1. 4 million + Monthly active users
2. Monthly GMV of USD 1 Billion+ in trades
3. 60% users are from T2 and T3 cities - we are building for complete India
4. An average of 10+ experiments live at any point
5. 13.5 min is the average engagement time of a user/day …. Curious? Let’s chat

BTW we just added 200 users while you were reading this :)

Our Values 

• Customer First Approach
• We take ownership
• Disagree & commit
• Everyday is DAY 1
• Think Big & Fail Fast
• Data-driven decision making

About the Role

The Application Security Engineer at CoinSwitch Kuber is responsible for partnering with our developers to help ensure that the code we write does not expose us to any additional risk.
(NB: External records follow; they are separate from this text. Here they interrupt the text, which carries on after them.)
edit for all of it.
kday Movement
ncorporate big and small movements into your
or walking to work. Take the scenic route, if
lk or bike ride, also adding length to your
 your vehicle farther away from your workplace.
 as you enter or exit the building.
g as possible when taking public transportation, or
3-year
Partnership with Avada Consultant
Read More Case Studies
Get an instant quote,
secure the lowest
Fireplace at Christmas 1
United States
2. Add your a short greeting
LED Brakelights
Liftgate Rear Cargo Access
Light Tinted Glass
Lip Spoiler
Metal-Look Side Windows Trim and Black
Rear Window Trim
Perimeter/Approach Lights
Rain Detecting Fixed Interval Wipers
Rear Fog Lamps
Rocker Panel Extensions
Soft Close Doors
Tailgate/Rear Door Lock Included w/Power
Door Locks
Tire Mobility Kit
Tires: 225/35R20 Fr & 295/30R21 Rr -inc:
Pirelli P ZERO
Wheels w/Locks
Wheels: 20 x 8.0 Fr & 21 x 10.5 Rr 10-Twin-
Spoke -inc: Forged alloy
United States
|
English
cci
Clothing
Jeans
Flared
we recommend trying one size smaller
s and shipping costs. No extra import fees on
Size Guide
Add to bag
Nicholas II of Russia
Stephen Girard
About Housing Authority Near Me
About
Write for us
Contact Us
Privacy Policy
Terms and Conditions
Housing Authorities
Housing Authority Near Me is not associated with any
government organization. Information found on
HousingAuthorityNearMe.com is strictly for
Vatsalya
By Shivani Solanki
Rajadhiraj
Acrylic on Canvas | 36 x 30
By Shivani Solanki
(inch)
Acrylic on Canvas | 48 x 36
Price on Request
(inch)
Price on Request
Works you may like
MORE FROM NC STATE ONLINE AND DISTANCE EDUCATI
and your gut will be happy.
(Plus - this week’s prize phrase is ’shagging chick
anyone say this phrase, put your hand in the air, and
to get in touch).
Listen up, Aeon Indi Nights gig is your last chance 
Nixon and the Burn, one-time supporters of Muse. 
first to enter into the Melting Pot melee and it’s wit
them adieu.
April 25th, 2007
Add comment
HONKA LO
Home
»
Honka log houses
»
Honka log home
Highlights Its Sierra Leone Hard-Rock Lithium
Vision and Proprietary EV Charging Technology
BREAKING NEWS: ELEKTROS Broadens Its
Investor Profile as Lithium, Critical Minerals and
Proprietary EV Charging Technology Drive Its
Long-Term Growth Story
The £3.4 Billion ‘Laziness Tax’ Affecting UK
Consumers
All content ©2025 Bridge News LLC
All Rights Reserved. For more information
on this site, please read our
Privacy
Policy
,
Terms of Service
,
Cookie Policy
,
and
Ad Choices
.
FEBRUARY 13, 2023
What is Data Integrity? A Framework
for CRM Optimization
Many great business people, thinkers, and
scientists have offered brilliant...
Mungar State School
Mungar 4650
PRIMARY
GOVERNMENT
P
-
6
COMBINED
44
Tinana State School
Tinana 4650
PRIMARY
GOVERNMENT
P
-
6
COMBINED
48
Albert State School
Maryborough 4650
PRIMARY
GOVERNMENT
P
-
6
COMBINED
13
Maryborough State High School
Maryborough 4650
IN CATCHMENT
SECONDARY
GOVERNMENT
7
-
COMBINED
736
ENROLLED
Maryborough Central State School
Part penetration tester, part integrator, part educator, the ideal candidate understands that application security is not just about finding problems but also about integrating their tools into the CI/CD pipeline and helping developers understand how to leverage those tools to identify issues in their code.

Responsibilities

• Examine CoinSwitch products in detail to discover vulnerabilities and collaborate with the other security engineers to practically demonstrate the exploitability and risk factors.
• Be on the forefront of emerging vulnerabilities / threats which could affect CoinSwitch and its operations.
• Review, select, deploy, and integrate SAST and DAST solutions for use within CoinSwitch, document their use, and train our engineers on how they can leverage them to create better code.
• Engage with developers in developing mitigation plans for identified risks and ensure they are both understood and implemented per policy.
• Drive thematic security assessments to discover and exploit vulnerabilities in our code.
• Engage with the development teams to conduct secure design reviews / threat modelling exercises to enumerate threats and mitigation strategy.
• Enable the developers with knowledge of threat modelling by conducting focused workshops.
• Build and maintain a robust DevSecOps pipeline.
• Create secure coding principles for the company and propagate them across the development community.

What are we looking for?

• 6 to 9 years of experience in application security
• Familiarity with multiple classes of vulnerabilities including OWASP top ten.
• Knowledge of SAML / OAuth / Open ID Connect.
• Ability to automate security testing and improve productivity in security assessments.
• Solid understanding and knowledge of web frameworks and architecture.
• Ability to communicate and interpret security vulnerabilities to various audiences such as development and management teams.
• Experience in conducting security assessments in cloud platforms (SaaS, PaaS, IaaS).
• Experience in integrating and automating security in DevOps through implementing / buildin orchestration tools.

What we do at CoinSwitch Security

As part of CoinSwitch’s world class engineering team, the focus is on solving real world unique problems in the world of blockchain and finance technology. Our engineering team works on most cutting edge technologies and on a variety of them. The pace things move at CoinSwitch makes security problems more challenging.Our tech culture is vibrant, open and we believe guardrails rather than the roadblocks as part of our CoinSwitch culture. At CoinSwitch Devs has been given as much freedom to experiment and play with tech as much as possible while as security engineer the responsibility is to make sure that nothing goes wrong from security perspective. To achieve the same we are in the process of building full-fledged product security vertical that would be aimed at multiple things, some among which would be doing a bunch of internal VA/PT, dev-sec-ops, tooling (open-source - huge fan, commercial, inhouse built - by our own security team folks), processes, infrastructure security, incident response, backend, web & mobile application security and fintech specific security challenges.